I had the great pleasure of several conversations with Marty Whelan last year in Malmo, discussing whether Ireland could host the competition should we win.
His answer was a resounding yes - that in fact many of the people involved in Ireland’s organisation of the show in 1990s were still around in RTE.
And here lies the problem.
The show has moved on dramatically from what it was in our glory days.
It is the greatest entertainment show in the world, and has shown itself to be dynamic and adaptable to modern trends.
RTE, however, have not.
What worked in the 1990s no longer works in this competition.
We have two options; we can whinge about how the goalposts have been moved and how we don’t like it, or we can adapt to the modern competition.

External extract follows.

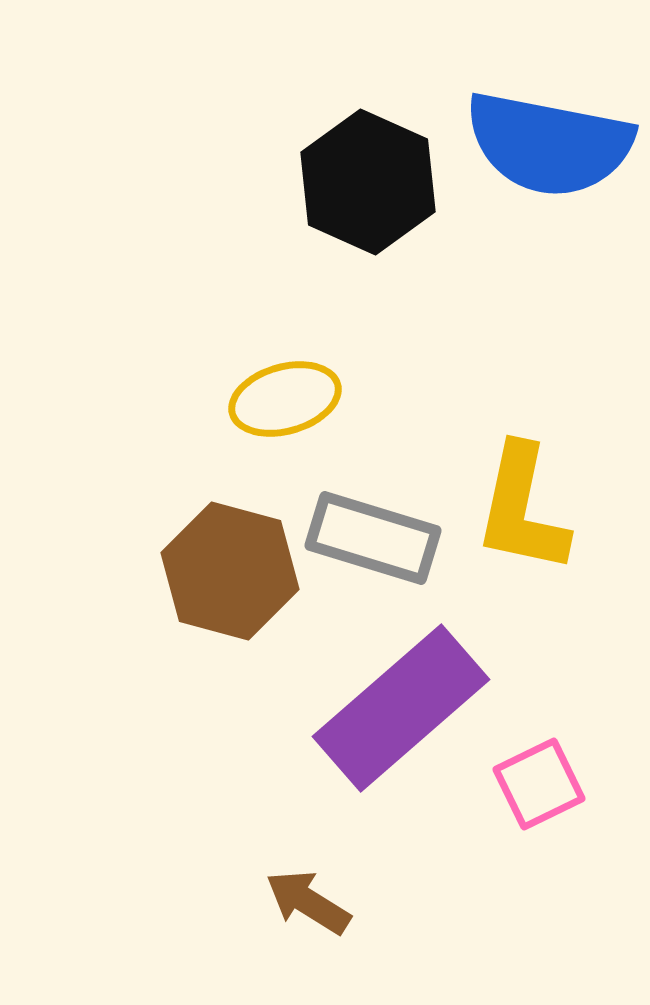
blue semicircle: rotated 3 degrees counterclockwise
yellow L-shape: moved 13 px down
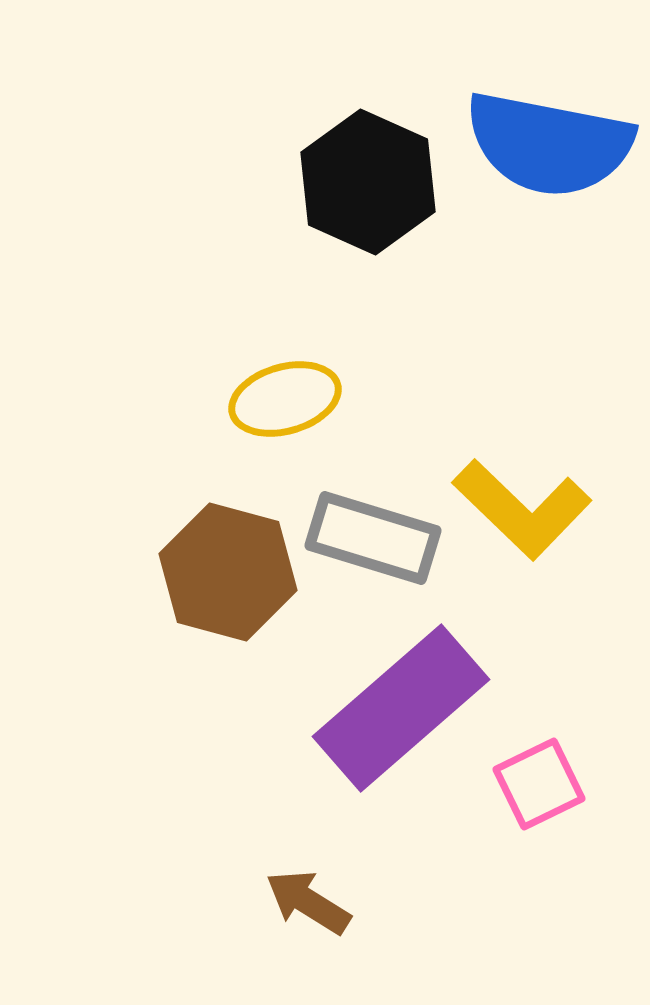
yellow L-shape: rotated 58 degrees counterclockwise
brown hexagon: moved 2 px left, 1 px down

We are an immensely talented race musically, and we proved that during the 90s. We can prove it again.
There would appear to be a fear of risk taking in RTE, and an adherence to the ‘Eurovision rule book’.
The rulebook was written by us in the latter part of the 20th century and we proved masters of it.
Eurovision has changed now. There is no rule book. There is no set formula for what works and what doesn’t. Those who take risks triumph.
Germany won in 2010, yet finished last just two years previously – because they take risks.
Sweden didn’t make the final in 2010, yet in 2012 ‘Euphoria’ proved the most commercially successful Eurovision winner this century.
Failure should not mean we try to conform; it should encourage us to set our own path.
Netherlands failed to qualify for nine years in a row until last year, when they sent a completely different stripped back performance and cracked the top ten.
They have done the same this year and may well win the whole competition for it.
RTE still seem to be scared by our failures in this competition since the turn of the century.
We took a huge risk with Dustin in 2008 and it blew up in our faces.
However, we also took a huge risk with Jedward in 2011 and it proved our most successful entry in a decade.
We have to stop selecting what we think is ‘Eurovisiony’ and start selecting good original Irish talent again.
We shouldn’t try to follow Eurovision trends, we should once again try to set the trend.
Kasey and a good song suffered from a dreadfully staged performance, however hopefully this failure will not be in vain.
It should serve as a much needed wake-up call to RTE, that if we ever want to win again we must adapt.